Some of the comments from the other participants in this session highlighted the need for more research in this topic. Intellectual Property and OER is something that is very present in the work education innovators do, however more evidence is needed to understand the implications of this phenomenon for transforming education systems. 

Intellectual Property and OER is something that is very present in the work education innovators do, however more evidence is needed to understand the implications of this phenomenon for transforming education systems. 

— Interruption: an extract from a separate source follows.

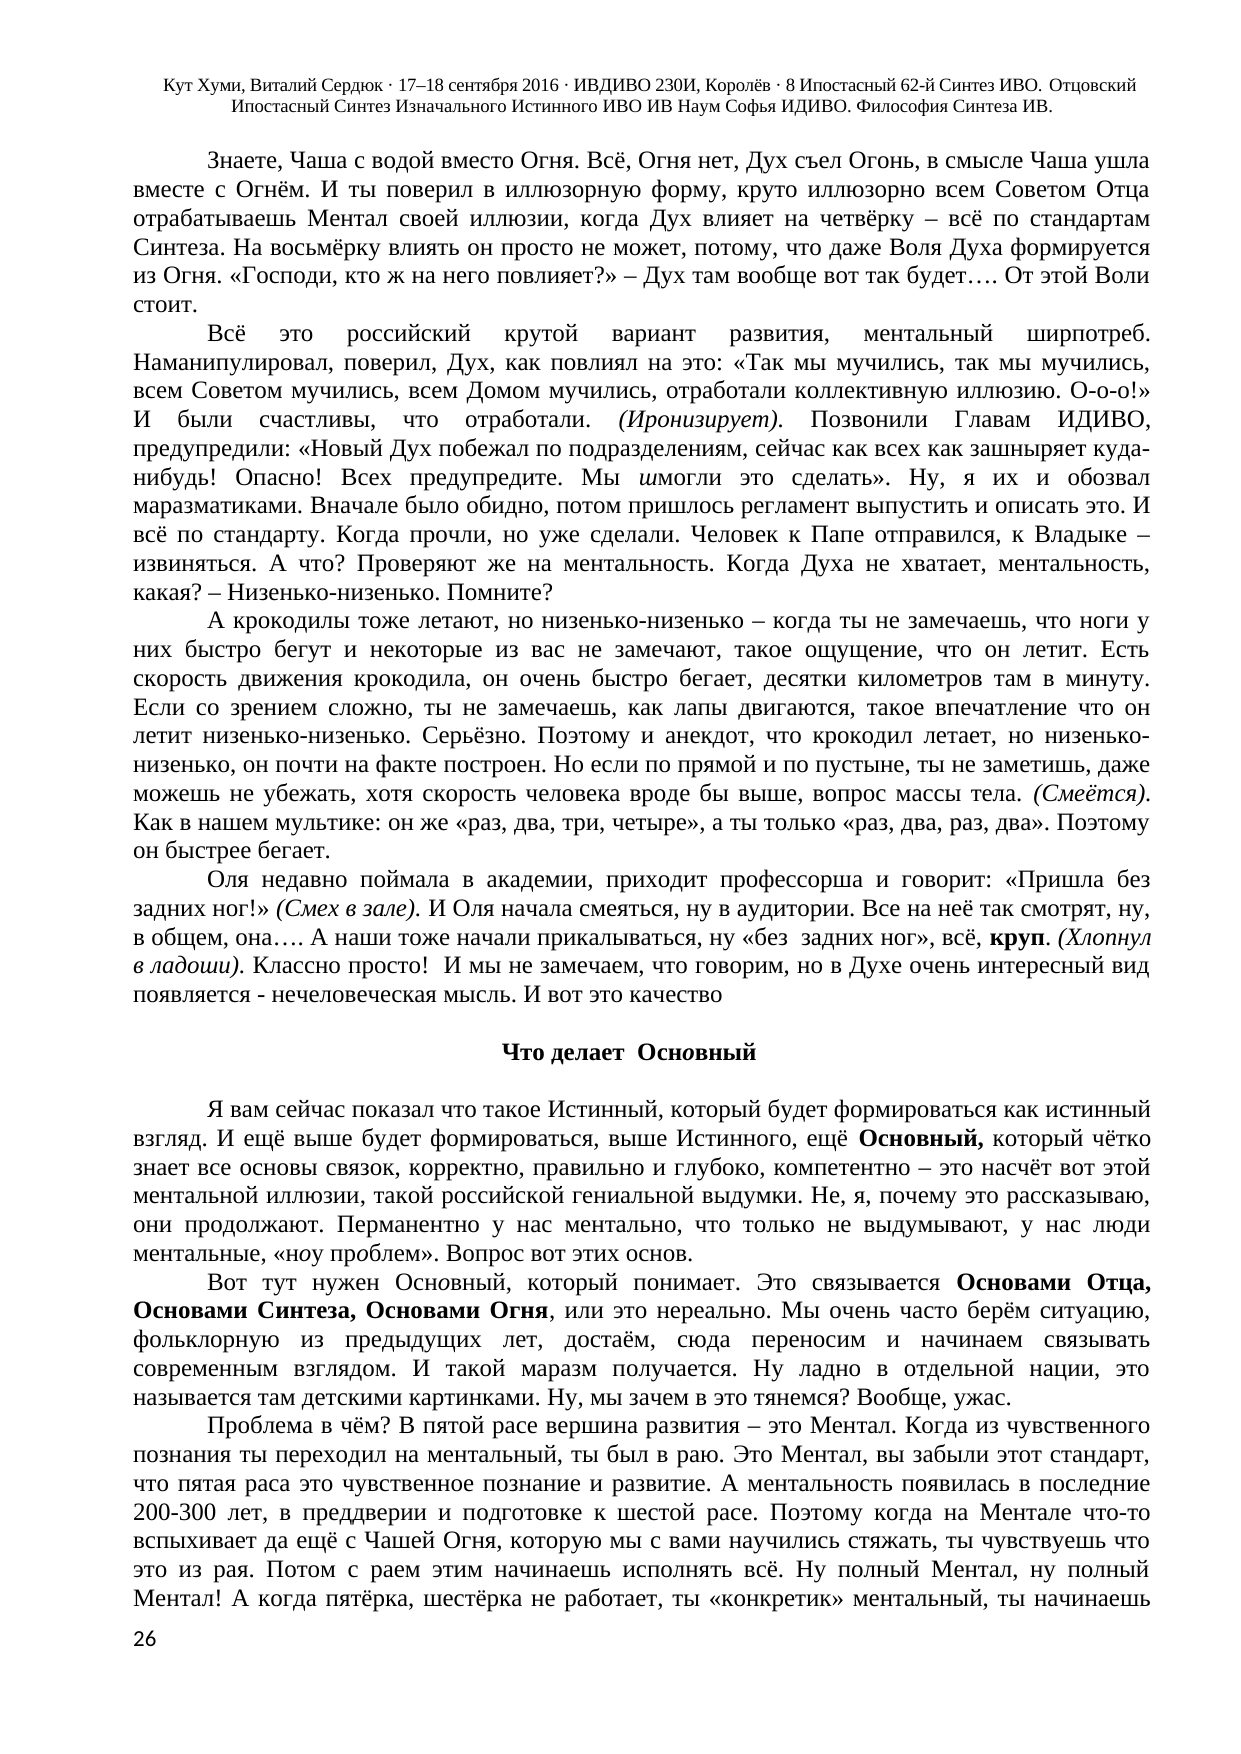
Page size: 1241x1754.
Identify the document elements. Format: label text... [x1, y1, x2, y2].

What do you hope to see more of?

While it is important to innovate and try new approaches to solving challenges in education, Clara sees that there is also a need for more evidence and case studies highlighting innovations that already exist and are successfully contributing to the field. We can learn a lot by drawing inspiration from innovations that are already working well and reshaping them to fit specific needs. This is one way that HundrED is contributing- by bringing tangible examples of innovations that are already doing impactful and scalable work. So we hope for more recognition for already existing innovations so that we can learn from one another rather than trying to constantly reinvent the wheel. 

For Crystal, she would love to see more intergenerational dialogue and diverse representation in conversations about the future of education. For example, one of the sessions that she found inspiring was a panel of emerging scholars. Hearing the perspectives of early career scholars affirmed for her the importance of giving young people a platform to share their experiences. She also loved the session where Iveta Silova from Arizona State University shared how young artists and leaders participated in the “Turn it Around!” initiative to share why climate education is critical for their learning. Climate education is also a topic that HundrED will be focusing on more this year.